▸ Extrait de transcription
-.-.-

02:02Ce n'était pas du tout un objectif d'aller là-haut.
02:05Et puis en fait, c'est en 2012 que la compagnie des guides, une entreprise privée qui s'occupe
02:13des expéditions chinoises sur l'Everest, m'a demandé d'aller jusqu'au sommet pour
02:17vraiment comprendre pourquoi les gens laissent les déchets à cette altitude et pourquoi
02:24c'est si difficile aussi pour les professionnels de la montagne qui sont là pour encadrer
02:27ces expéditions, de trouver un système en fait pour les redescendre.
02:33Petit coucou du soir sur l'ABC, c'est sympa d'être ici.
02:42Juste avant de faire ces derniers pas pour arriver au sommet, qui est à la suite évidemment
02:46complètement grisant, de voir apparaître très très bientôt la fin de l'ascension.
02:50C'est extrêmement lumineux, c'est très très spacieux.
02:53Et puis il y a tout au-dessous de nous en fait une mer de sommets tout autour du massif
02:59de l'Everest.
03:00C'est absolument magnifique.
03:01Chaque sommet a une histoire, un nom, je les connais, j'en ai même certains que je gravis.
03:16Il y a de plus en plus de touristes qui viennent juste pour atteindre le sommet sans vraiment
03:32prendre en compte l'importance de garder la montagne propre et pure.

-.-.-

▸ Vos tâches
- A) Relevez, dans l'ordre, tous les horodatages de la transcription sur l'Everest qui commencent par 03.
- B) Traduisez en anglais cette phrase de la transcription sur l'Everest : « Chaque sommet a une histoire, un nom, je les connais, j'en ai même certains que je gravis. »
Les entrées qui suivent ne jouent aucun rôle ici.

(Entrées du jeu de données)
-.-.-

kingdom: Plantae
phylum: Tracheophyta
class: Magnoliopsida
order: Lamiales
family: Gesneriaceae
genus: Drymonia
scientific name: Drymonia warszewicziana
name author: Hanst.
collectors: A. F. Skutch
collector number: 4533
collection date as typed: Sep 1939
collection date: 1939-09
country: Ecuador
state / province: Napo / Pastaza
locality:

-.-.-

▸ Vos réponses
- A) 03:00, 03:01, 03:16, 03:32

- B) Each summit has a story, a name; I know them, and there are even some of them that I climb.